Sie zeigen sich schon im Hochsommer, doch erst jetzt im Herbst, wenn die Tage kürzer und kälter werden, bemerke ich sie, weil sie so gar nicht in die Jahreszeit zu passen scheinen: die frischen Kätzchen von Haselstrauch und Birke. Zahlreich hängen sie an den Zweigen zwischen sich verfärbenden und abfallenden Blättern. Genauso wie die weiblichen Blüten in den Knospen scheren sie sich nicht um den nahenden Frost und haben sich entschieden, im Freien zu überwintern.

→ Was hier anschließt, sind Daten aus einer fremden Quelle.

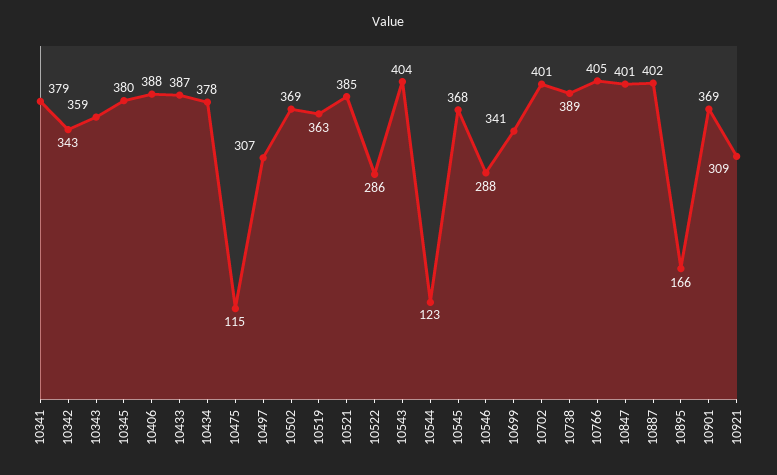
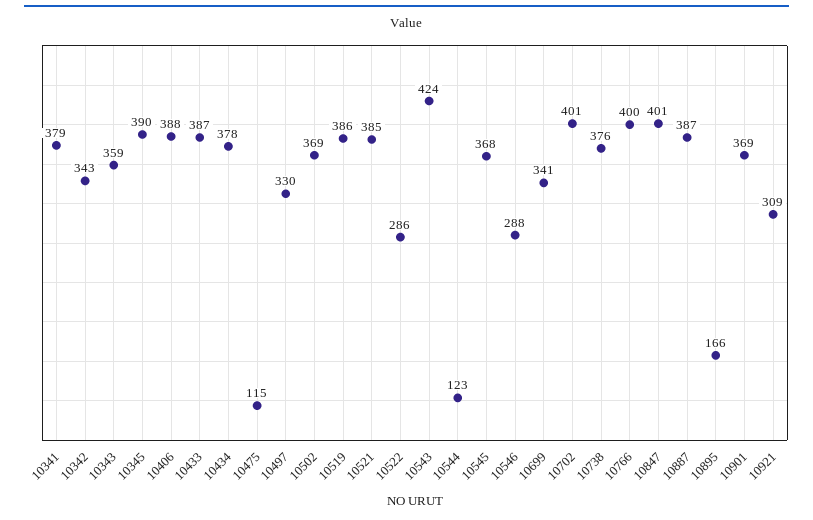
  {
    "10341": 379,
    "10342": 343,
    "10343": 359,
-   "10345": 380,
+   "10345": 390,
    "10406": 388,
    "10433": 387,
    "10434": 378,
    "10475": 115,
-   "10497": 307,
+   "10497": 330,
    "10502": 369,
-   "10519": 363,
+   "10519": 386,
    "10521": 385,
    "10522": 286,
-   "10543": 404,
+   "10543": 424,
    "10544": 123,
    "10545": 368,
    "10546": 288,
    "10699": 341,
    "10702": 401,
-   "10738": 389,
+   "10738": 376,
-   "10766": 405,
+   "10766": 400,
    "10847": 401,
-   "10887": 402,
+   "10887": 387,
    "10895": 166,
    "10901": 369,
    "10921": 309
  }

Die Knospen aller Bäume wachsen spätestens im August. Für mich sind sie ein zutiefst berührendes Symbol. Was auch geschehen mag, das, was ist, gebiert das, was sein soll, lange bevor es wachsen kann. Der Kreislauf des Lebens hat gerade dann, wenn sich die Natur zurückzieht, die Chance und die Gewissheit, sich weiterzudrehen.

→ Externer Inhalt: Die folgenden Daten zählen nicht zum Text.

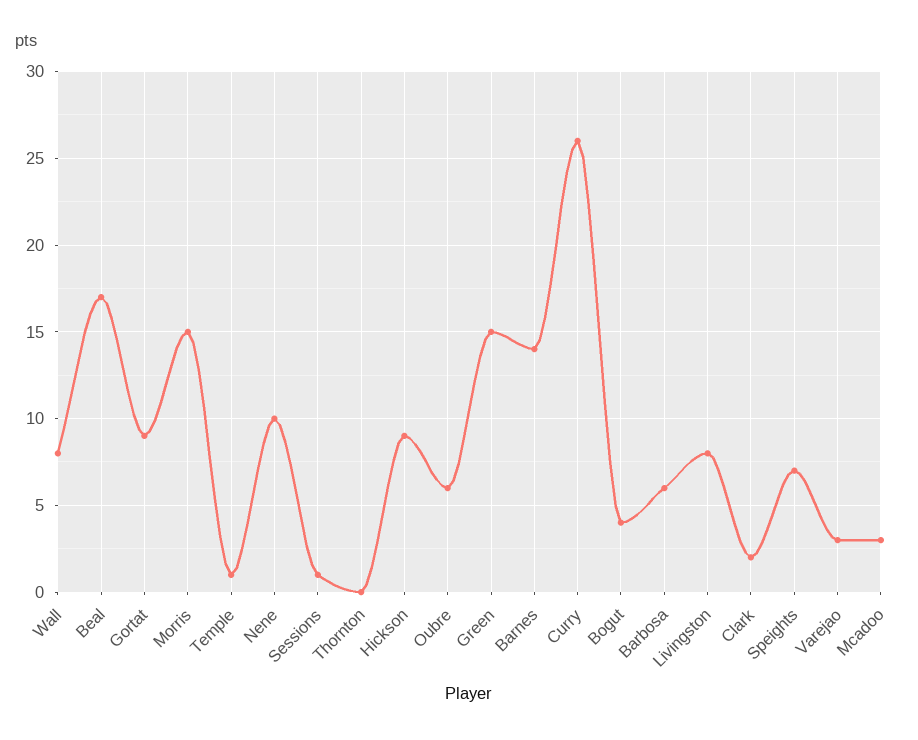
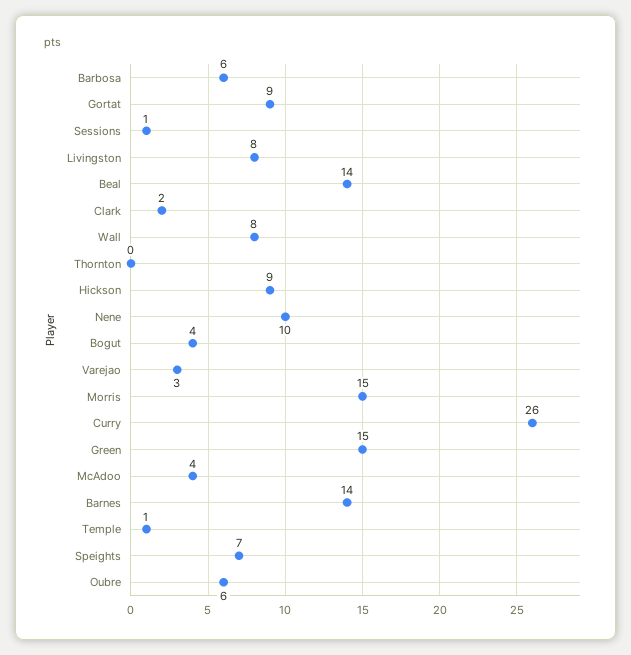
  {
    "Wall": 8,
-   "Beal": 17,
+   "Beal": 14,
    "Gortat": 9,
    "Morris": 15,
    "Temple": 1,
    "Nene": 10,
    "Sessions": 1,
    "Thornton": 0,
    "Hickson": 9,
    "Oubre": 6,
    "Green": 15,
    "Barnes": 14,
    "Curry": 26,
    "Bogut": 4,
    "Barbosa": 6,
    "Livingston": 8,
    "Clark": 2,
    "Speights": 7,
    "Varejao": 3,
-   "Mcadoo": 3
+   "Mcadoo": 4
  }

Die Knospe enthält den gesamten Zweig mit Blättern und Blüten, der sich im nächsten Jahr entfalten will. Das zarte Neue braucht Schutz. Damit die Knospe nicht erfriert, zieht der Baum die Flüssigkeit aus ihr ab und lagert eine Zuckerlösung ein. Dann ruht die Knospe für viele Monate, um sich schließlich in der Frühlingssonne zu öffnen.

Sich neugierig einfügen

Was hat mir das Leben zu bieten?

Wunderfitzig die Welt betrachten heißt, sich staunend dem Leben öffnen. Wunderfitzig ist ein schönes schwäbisches Wort für neugierig und beschreibt eine Haltung, die die Kraft hat, Ängste und Vorurteile aufzulösen. Neugierige  Augen, wunderfitzige Herzen sehen die Möglichkeiten statt künstlich geschaffener Grenzen. Das Eichhörnchen verkörpert diese Eigenschaft. Ohne Furcht springt es meterweit in schwindelerregender Höhe von Ast zu Ast. In den Baumwipfeln ist das flinke Wesen ebenso zu Hause wie auf der Erde, wo es die Früchte des Sommers erntet. Wunderfitzig geht es auf Erkundungstour und findet allerlei Nährendes. Zum Beispiel die Mirabellen vor meinem Fenster. Jeden Tag springt es aus dem Efeu herbei, klettert auf das Bäumchen und nimmt sich eine Frucht. Ich teile gerne mit dem bescheidenen Mitesser, der mich dafür zum Lächeln bringt.

In den Parks und Wäldern huschen die Eichhörnchen bald emsig über den Boden. Sie sammeln für den Winter, vor allem Eicheln, Bucheckern und Fichtenzapfen. Ihre Beute vergraben sie in der Erde, und nur etwa die Hälfte davon essen sie in der kalten Jahreszeit. Der Rest der Samen und Nüsse überwintert gut geborgen und kann im Frühling keimen. So ist der Selbstversorger Eichhörnchen ganz nebenbei Waldgärtner und Naturschützer. Es muss nicht die Erde retten, gegen den Klimawandel kämpfen, seine Resilienz erhöhen. Wunderfitzig fügt sich das Eichhörnchen einfach ein in den Kreislauf des Lebens.